GRAHAM-FELSEN: I’ve gotten some really great feedback from people about how the book made them think deeply about issues of race, gender, inequality and adolescence — and that’s been really gratifying. Writing a novel is tough, because you spend all of this time — years! — by yourself in a room, alone with the page, plagued by self-doubt. You’re making up characters and scenes and constantly wondering, “Is this a huge, self-indulgent waste of time? Couldn’t I be doing something more productive, more helpful to society?” You keep your butt in the chair and keep writing because you hope that, by making up a story, you might be able to reach people on an emotional level, in a way that you can’t with plain facts. And so, to hear that this book has moved people — made them think about what it might be like to step into someone else’s shoes, maybe infused them with a particular sense of empathy or outrage they hadn’t felt before reading the book — has been really moving to me.
AUTHORLINK: What experiences have you had with writing before tackling this story?
GRAHAM-FELSEN: I was a journalist and blogger for The Nation, covering mostly youth and campus politics. On that beat, I began to cover the student movement forming around Barack Obama. When he finally declared his candidacy for president in 2007, I ended up leaving my job as a journalist to join the campaign, where I was hired as Obama’s chief blogger. In that capacity, I not only wrote a lot about Obama’s biography and policy positions, but interviewed hundreds of people from around the country who had joined Obama’s grassroots movement. I ended up writing mini-biographies of all these different people from all walks of life — farmers, veterans, miners, college students, etc. It was a wonderful experience. But I knew that I ultimately didn’t want to work in politics for the rest of my life. I craved the freedom to let my mind explore potentially controversial subject matters — and to write about them. You can’t really do that in politics — you have to stay as far away from controversy as you can. In fiction, you can go pretty much anywhere. I loved that freedom. Once I started writing fiction, I was hooked — I knew it was what I wanted to do with the rest of my life.
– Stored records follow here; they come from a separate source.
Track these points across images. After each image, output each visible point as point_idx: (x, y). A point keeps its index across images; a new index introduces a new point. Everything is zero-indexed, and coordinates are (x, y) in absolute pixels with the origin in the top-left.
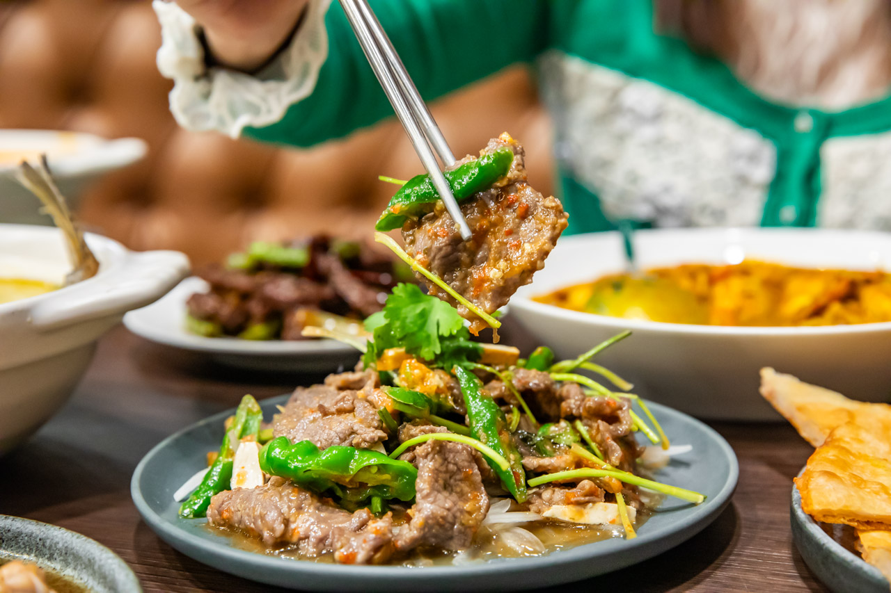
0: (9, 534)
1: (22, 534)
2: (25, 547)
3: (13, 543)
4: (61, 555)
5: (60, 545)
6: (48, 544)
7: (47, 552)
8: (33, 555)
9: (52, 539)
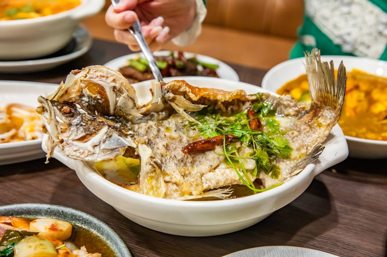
0: (88, 221)
1: (92, 223)
2: (93, 227)
3: (89, 224)
4: (106, 235)
5: (106, 232)
6: (101, 229)
7: (101, 232)
8: (96, 230)
9: (103, 229)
AUTHORLINK: How did the process go for you when you were looking for an agent and a publisher?
I wrote a manuscript for my MFA thesis and then sent it out to six agents. Two said no, and four said yes.
GRAHAM-FELSEN: I wrote a manuscript for my MFA thesis and then sent it out to six agents. Two said no, and four said yes. All of the agents who said yes were really smart and talented and it was an agonizing decision; I chose Elyse Cheney. I knew she would make me work really hard on the manuscript — and make it a better book — and that’s exactly what she did.
AUTHORLINK: What are you working on next?
GRAHAM-FELSEN: Another novel. For some reason, I just can’t write short stories. Every time I try to write one, I keep adding characters and backstory and then it becomes too big for a short story. The next novel I write will be way different from Green. I loved writing Green, but I’m excited by the idea of doing something that isn’t even close to semi-autobiographical. Something set far away from anywhere I’ve lived, featuring characters who are quite different from me and my friends and family. But I won’t go into specifics — I don’t want to jinx it!